Last update: Oct 30, 2025

Ranpak Holdings Corp (NYSE:PACK) reported third-quarter financial results that presented a mixed picture for investors, with revenue growth and strategic progress weighed down by a wider-than-expected loss, triggering a negative market reaction in pre-market trading.

Third Quarter 2025 Financial Performance vs. Estimates

Ranpak posted Q3 2025 net revenue of $99.6 million, falling short of the analyst consensus estimate of $101.9 million. This represents an 8.0% year-over-year increase, or 4.4% on a constant currency basis.

The company reported a net loss of $10.4 million, or a loss of $0.12 per share. This significantly missed the analyst expectation for a non-GAAP loss of $0.087 per share.

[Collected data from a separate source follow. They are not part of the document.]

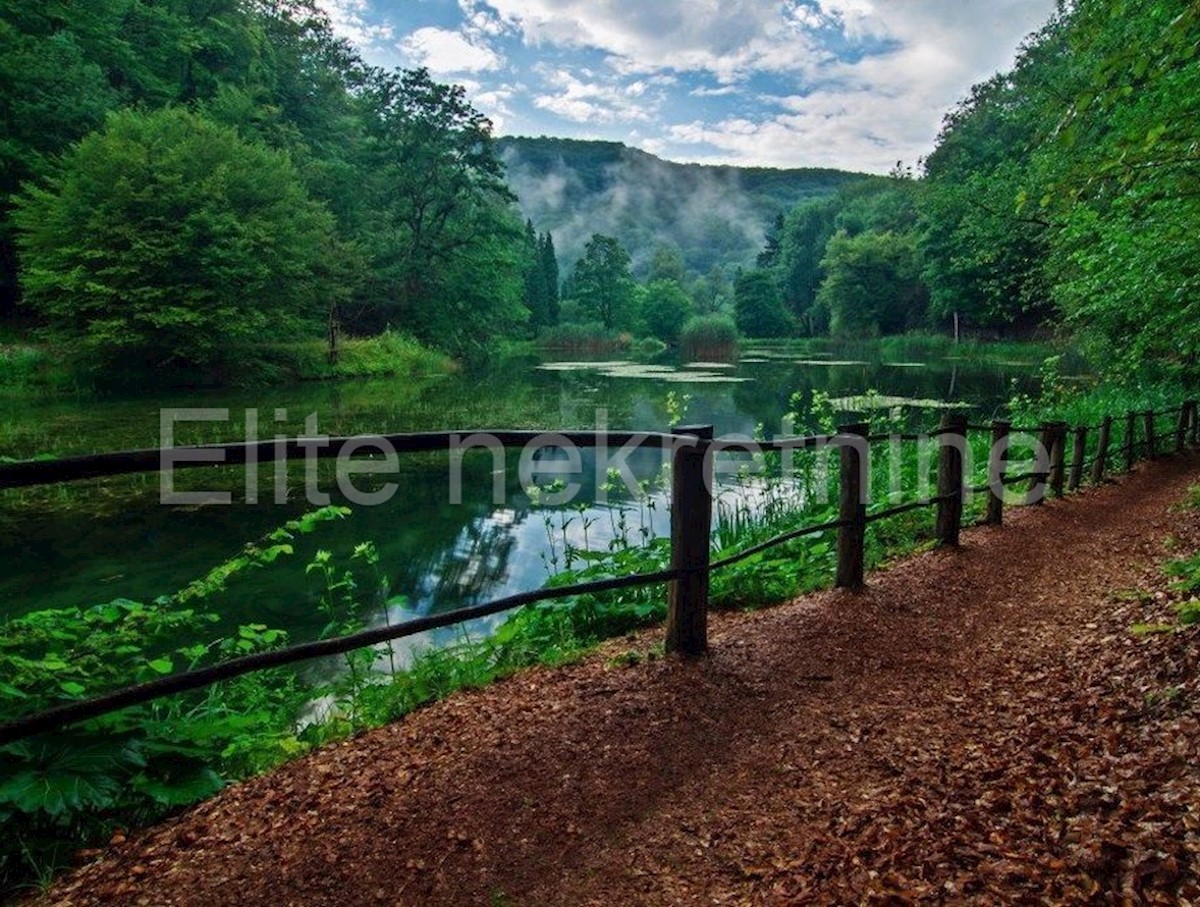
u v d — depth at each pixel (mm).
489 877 1890
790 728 2686
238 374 29234
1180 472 9445
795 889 1779
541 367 43906
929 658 3412
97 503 10047
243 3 48906
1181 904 1528
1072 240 8875
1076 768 2160
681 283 136000
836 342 71250
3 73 29297
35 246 26047
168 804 2369
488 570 7457
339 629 5812
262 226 29031
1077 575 4906
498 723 2732
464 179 45688
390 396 24750
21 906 1819
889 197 75938
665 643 3387
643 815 2164
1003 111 18344
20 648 3180
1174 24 2650
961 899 1648
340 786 2312
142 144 27141
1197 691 2414
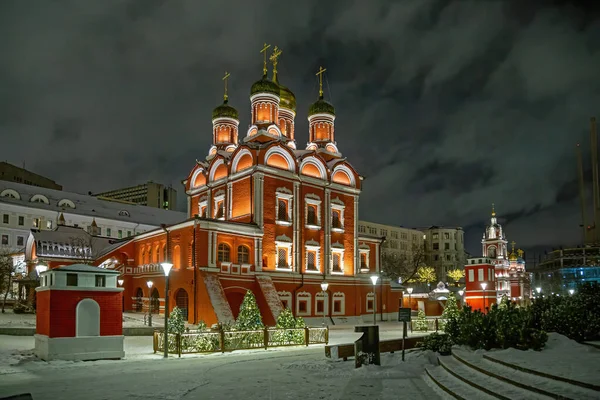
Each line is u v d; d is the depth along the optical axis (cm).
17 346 2633
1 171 10469
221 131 6122
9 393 1487
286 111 6184
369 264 6056
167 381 1692
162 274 4912
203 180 5875
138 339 3281
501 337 1831
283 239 5062
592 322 1967
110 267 5597
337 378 1734
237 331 2744
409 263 11575
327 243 5453
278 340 2941
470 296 6631
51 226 8012
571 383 1202
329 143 6056
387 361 2075
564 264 13988
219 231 4556
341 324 5309
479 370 1521
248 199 5028
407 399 1380
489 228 10606
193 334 2567
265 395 1446
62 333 2244
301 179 5303
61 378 1775
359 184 5900
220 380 1705
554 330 1988
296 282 5100
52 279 2295
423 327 4138
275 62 6184
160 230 5059
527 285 10644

Key financial results versus estimates include:

  • Revenue: $99.6 million reported vs. $101.9 million estimated (Miss)
  • EPS (Non-GAAP): -$0.12 reported vs. -$0.087 estimated (Miss)

The market's immediate response was negative, with the stock down approximately 7.7% in pre-market trading following the earnings release.

Operational Highlights and Business Segment Performance

The earnings report was not without its bright spots, particularly regarding the company's strategic initiatives. Chairman and CEO Omar Asali characterized the quarter as a "major stepping stone" and highlighted a transformative partnership with Walmart. The agreement involves 22.5 million warrants for Walmart, which vest based on spending targets that could imply up to $700 million in total spend over ten years.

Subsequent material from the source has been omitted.